INKlings

 

 

NSF director says focus will be on enhancing the success rate


The new director of the National Science Foundation (NSF) recently said that the agency will hold constant the size and duration of the grants it funds and concentrate for the next two or three budget cycles on increasing the number of meritorious proposals. In FY 2004, the average grant from NSF was for $140,000 over an average of just less than three years. NSF provides approximately 20% of federal support to academic institutions for basic research.

Arden Bement's formal appointment to a 6-year term as director of NSF was confirmed in November 2004; he has served as acting director since February 2004. He assumes full leadership of an agency fiscally challenged by a FY 2005 appropriation nearly 2% below FY 2004. In the recently signed FY 2005 omnibus funding bill (P. L. 108 - 447) NSF received $5.473 billion, compared with last year's appropriation of $5.578 billion, a decrease of $105 million dollars or more, when inflation is factored into the mix.

Bement said he would meet funding constraints by asking each NSF directorate to make an assessment and "refocus resources on the frontier and beyond" with an emphasis on transformational research. He wants the agency to find an appropriate balance between solicited and unsolicited research and between small groups and research centers.
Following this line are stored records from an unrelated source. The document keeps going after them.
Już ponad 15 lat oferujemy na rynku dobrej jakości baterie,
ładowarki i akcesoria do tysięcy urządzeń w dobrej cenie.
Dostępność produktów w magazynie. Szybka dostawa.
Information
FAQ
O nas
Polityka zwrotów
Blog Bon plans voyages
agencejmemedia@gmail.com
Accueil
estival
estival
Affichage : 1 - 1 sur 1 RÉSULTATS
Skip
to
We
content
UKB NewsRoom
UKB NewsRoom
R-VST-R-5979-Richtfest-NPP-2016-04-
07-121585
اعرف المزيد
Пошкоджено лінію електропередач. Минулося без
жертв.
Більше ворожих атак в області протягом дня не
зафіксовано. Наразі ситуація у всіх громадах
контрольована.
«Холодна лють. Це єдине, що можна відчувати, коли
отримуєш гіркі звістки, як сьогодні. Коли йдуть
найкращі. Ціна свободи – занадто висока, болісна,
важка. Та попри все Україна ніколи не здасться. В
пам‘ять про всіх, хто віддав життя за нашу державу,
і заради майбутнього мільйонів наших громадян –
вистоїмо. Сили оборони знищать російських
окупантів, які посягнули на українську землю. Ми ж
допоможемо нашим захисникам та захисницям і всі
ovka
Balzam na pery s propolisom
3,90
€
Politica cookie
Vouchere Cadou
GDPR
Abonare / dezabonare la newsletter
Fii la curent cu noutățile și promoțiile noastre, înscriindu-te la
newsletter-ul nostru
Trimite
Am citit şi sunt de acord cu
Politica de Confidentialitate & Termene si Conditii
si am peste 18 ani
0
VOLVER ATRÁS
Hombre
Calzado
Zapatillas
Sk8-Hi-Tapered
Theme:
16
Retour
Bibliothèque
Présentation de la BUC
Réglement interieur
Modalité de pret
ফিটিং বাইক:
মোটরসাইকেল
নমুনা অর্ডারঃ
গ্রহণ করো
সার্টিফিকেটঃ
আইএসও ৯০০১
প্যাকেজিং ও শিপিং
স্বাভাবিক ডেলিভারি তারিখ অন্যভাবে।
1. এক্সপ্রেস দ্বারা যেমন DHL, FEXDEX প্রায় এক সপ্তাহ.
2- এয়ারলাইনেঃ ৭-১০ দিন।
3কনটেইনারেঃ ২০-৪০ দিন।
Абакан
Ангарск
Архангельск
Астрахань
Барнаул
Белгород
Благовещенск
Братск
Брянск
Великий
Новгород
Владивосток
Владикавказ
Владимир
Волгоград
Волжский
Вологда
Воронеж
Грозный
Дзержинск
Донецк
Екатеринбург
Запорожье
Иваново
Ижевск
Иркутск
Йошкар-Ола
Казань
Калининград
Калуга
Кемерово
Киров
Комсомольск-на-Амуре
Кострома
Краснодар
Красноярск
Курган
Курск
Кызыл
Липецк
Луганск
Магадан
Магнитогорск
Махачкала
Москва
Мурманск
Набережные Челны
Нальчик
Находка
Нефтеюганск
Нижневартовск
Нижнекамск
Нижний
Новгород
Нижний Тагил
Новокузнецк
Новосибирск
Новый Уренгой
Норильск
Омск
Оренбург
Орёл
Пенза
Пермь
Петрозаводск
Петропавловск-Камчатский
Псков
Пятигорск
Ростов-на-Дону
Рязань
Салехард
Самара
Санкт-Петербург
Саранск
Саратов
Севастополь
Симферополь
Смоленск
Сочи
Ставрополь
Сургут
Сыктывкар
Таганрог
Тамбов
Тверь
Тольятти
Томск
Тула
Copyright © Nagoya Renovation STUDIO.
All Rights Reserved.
He also said he would focus on continued productivity in cyberinfrastructure, in evaluative tools and measurement -- large projects and small -- and in ways of enabling university partnerships in an era of large, multidisciplinary scientific teams and costly infrastructure.

Bement said he will emphasize broadened participation from underrepresented populations in the agency's push to build STEM education and turn around the numbers in U.S. S&T career tracks so the U.S. will not be dependent on foreign postdocs to man laboratories.

Bement spoke in particular of opportunities for researchers coming up who are looking "at the white spaces between the disciplines." The new generation of researchers is excited about interdisciplinary research, including inquiry at the interface of the life and physical sciences, he said, noting today's interdisciplinary research will become tomorrow's acknowledged disciplines.